* _GOAL OF THE EXERCISE_:
Repeat every one of the records below word for word, leaving out the pictures.

* _DATASET EXTRACT_:

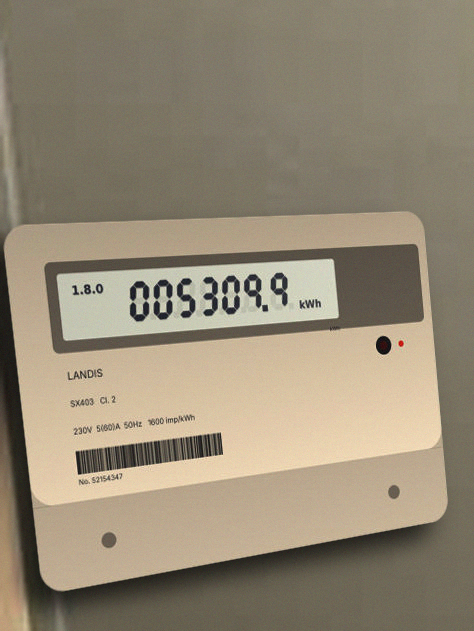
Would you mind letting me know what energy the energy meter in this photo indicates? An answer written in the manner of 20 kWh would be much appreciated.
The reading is 5309.9 kWh
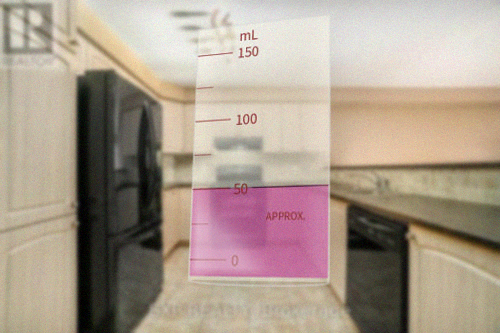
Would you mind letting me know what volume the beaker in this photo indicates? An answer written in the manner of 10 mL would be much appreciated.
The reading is 50 mL
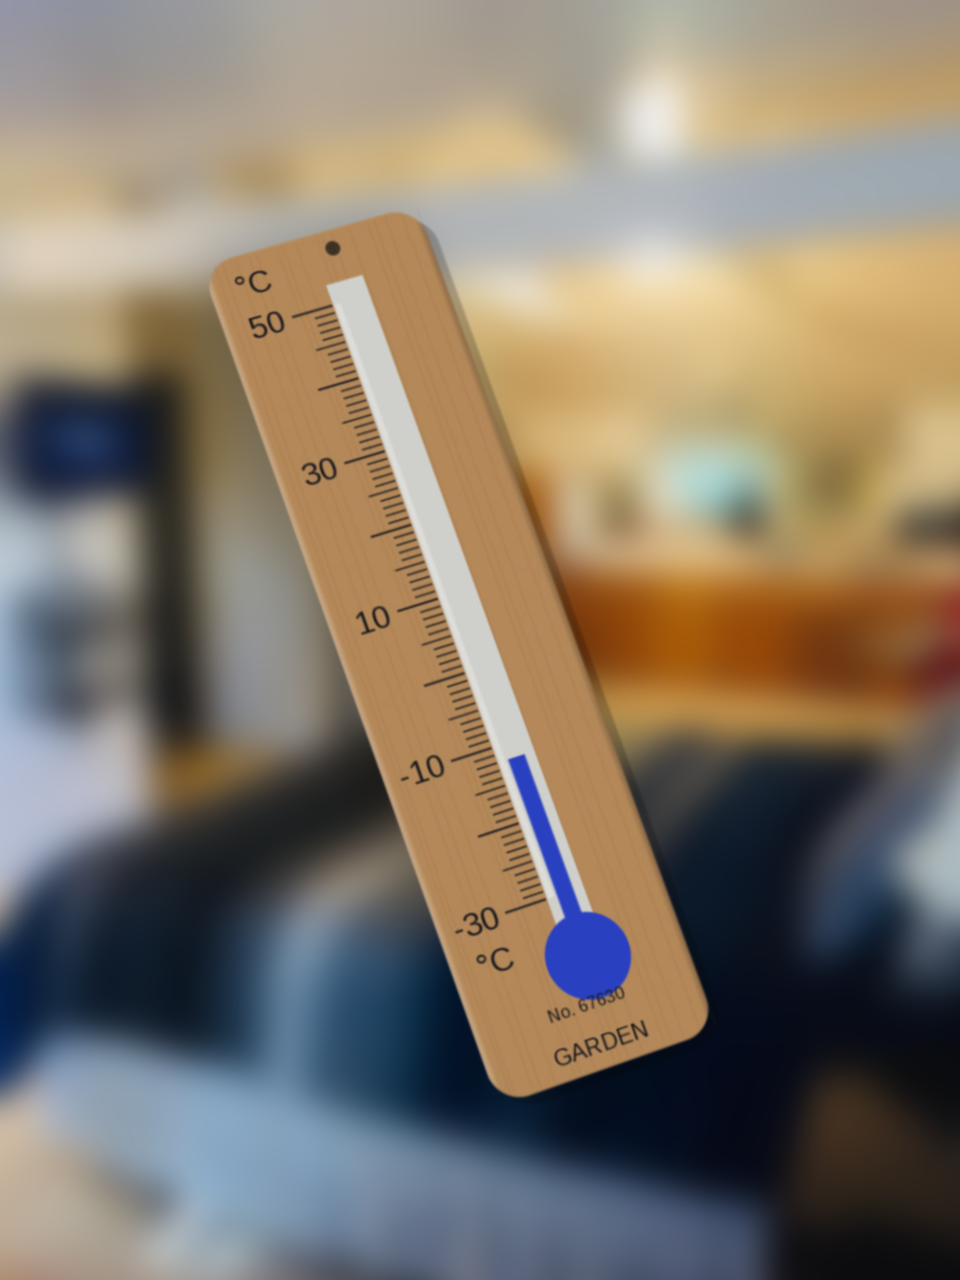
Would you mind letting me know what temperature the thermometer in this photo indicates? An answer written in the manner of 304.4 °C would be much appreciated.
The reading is -12 °C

* _EXPECTED ANSWER_:
Would you mind letting me know what energy the energy meter in this photo indicates? An answer written in the manner of 20 kWh would be much appreciated.
The reading is 5309.9 kWh
Would you mind letting me know what volume the beaker in this photo indicates? An answer written in the manner of 10 mL would be much appreciated.
The reading is 50 mL
Would you mind letting me know what temperature the thermometer in this photo indicates? An answer written in the manner of 304.4 °C would be much appreciated.
The reading is -12 °C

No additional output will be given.